* _About this exercise_
In the material below, transcribe every line from the first through the line holding "cell carcinoma in", exactly, and stop after that line.

* _Data in this exercise_
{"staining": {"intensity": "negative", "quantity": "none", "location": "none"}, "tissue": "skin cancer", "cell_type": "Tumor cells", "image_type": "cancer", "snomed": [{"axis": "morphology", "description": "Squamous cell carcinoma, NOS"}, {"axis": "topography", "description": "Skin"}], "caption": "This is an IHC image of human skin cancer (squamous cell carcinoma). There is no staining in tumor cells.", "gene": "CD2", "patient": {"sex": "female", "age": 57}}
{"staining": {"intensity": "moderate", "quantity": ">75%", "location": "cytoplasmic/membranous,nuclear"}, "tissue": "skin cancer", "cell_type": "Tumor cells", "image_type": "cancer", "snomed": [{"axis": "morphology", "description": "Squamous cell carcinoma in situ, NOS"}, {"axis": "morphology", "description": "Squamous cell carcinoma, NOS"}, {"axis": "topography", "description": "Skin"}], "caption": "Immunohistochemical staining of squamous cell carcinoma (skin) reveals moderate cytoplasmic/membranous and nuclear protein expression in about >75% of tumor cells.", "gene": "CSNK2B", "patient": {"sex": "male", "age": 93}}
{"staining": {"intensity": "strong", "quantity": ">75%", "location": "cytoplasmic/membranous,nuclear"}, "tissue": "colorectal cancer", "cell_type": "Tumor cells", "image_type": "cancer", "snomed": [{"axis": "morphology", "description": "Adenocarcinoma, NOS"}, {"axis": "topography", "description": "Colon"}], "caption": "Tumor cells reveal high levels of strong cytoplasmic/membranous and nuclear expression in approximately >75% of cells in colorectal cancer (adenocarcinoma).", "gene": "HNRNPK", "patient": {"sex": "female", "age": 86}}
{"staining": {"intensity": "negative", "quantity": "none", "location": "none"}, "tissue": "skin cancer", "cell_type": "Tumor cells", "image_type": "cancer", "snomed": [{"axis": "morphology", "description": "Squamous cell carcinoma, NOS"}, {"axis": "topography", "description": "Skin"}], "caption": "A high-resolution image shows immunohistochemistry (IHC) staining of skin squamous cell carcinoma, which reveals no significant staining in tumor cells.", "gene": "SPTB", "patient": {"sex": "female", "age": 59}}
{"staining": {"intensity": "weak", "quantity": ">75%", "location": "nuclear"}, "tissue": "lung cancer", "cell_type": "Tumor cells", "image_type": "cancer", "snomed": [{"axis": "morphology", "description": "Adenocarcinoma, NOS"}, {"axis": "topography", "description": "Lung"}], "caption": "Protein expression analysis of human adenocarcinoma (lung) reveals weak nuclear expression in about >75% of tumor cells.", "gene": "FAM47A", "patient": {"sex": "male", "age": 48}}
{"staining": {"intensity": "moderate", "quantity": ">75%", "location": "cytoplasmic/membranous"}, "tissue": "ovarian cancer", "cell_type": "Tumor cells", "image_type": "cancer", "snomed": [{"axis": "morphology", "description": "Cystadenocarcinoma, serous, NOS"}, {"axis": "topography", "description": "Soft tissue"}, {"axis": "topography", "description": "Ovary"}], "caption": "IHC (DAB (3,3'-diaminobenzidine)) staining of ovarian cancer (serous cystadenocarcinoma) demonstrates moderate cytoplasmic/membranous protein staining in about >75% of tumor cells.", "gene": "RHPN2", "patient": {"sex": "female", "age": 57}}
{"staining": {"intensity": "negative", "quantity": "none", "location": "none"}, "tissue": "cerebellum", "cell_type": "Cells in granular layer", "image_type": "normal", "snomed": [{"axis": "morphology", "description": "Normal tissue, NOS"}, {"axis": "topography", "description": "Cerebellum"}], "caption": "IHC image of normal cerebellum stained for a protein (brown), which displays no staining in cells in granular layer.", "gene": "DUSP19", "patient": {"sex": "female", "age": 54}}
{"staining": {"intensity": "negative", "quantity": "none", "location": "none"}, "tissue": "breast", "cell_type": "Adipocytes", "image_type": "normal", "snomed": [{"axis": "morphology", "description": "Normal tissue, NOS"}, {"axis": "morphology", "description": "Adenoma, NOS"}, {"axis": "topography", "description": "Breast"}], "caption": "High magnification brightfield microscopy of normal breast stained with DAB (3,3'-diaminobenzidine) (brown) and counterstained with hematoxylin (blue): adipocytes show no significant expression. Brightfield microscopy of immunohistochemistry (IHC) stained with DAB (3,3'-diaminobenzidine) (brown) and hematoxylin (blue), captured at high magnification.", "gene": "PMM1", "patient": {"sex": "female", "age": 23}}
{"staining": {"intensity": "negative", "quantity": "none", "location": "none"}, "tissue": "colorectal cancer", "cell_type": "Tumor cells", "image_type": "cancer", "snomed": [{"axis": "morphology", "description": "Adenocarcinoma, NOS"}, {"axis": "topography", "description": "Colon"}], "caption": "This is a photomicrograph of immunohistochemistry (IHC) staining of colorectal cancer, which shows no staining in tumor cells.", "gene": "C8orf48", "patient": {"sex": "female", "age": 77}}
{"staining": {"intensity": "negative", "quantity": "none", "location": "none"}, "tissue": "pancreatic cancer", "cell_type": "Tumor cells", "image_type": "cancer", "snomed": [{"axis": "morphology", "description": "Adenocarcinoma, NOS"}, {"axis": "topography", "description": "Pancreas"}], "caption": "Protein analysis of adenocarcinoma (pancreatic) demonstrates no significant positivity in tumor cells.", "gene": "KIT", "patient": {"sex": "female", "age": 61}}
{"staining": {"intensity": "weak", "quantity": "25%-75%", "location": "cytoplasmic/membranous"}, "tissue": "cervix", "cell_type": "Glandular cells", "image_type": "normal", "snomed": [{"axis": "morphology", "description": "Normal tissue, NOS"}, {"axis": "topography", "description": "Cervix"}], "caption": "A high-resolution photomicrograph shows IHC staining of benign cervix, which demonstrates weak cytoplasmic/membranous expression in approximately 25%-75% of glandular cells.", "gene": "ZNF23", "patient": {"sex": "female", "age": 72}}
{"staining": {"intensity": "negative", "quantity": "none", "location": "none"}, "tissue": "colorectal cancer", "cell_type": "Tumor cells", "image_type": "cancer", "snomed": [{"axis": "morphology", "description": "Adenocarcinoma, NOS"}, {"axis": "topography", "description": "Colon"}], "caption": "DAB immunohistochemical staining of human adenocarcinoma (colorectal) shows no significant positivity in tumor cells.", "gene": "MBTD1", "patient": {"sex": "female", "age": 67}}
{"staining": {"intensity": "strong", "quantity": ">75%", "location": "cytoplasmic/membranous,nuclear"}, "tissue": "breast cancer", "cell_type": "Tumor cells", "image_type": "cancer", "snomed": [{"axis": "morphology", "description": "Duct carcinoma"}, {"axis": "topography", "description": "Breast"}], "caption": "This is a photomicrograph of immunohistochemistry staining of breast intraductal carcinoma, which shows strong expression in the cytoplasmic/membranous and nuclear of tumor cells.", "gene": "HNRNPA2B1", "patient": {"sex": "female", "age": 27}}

* _Completed task_
{"staining": {"intensity": "negative", "quantity": "none", "location": "none"}, "tissue": "skin cancer", "cell_type": "Tumor cells", "image_type": "cancer", "snomed": [{"axis": "morphology", "description": "Squamous cell carcinoma, NOS"}, {"axis": "topography", "description": "Skin"}], "caption": "This is an IHC image of human skin cancer (squamous cell carcinoma). There is no staining in tumor cells.", "gene": "CD2", "patient": {"sex": "female", "age": 57}}
{"staining": {"intensity": "moderate", "quantity": ">75%", "location": "cytoplasmic/membranous,nuclear"}, "tissue": "skin cancer", "cell_type": "Tumor cells", "image_type": "cancer", "snomed": [{"axis": "morphology", "description": "Squamous cell carcinoma in situ, NOS"}, {"axis": "morphology", "description": "Squamous cell carcinoma, NOS"}, {"axis": "topography", "description": "Skin"}], "caption": "Immunohistochemical staining of squamous cell carcinoma (skin) reveals moderate cytoplasmic/membranous and nuclear protein expression in about >75% of tumor cells.", "gene": "CSNK2B", "patient": {"sex": "male", "age": 93}}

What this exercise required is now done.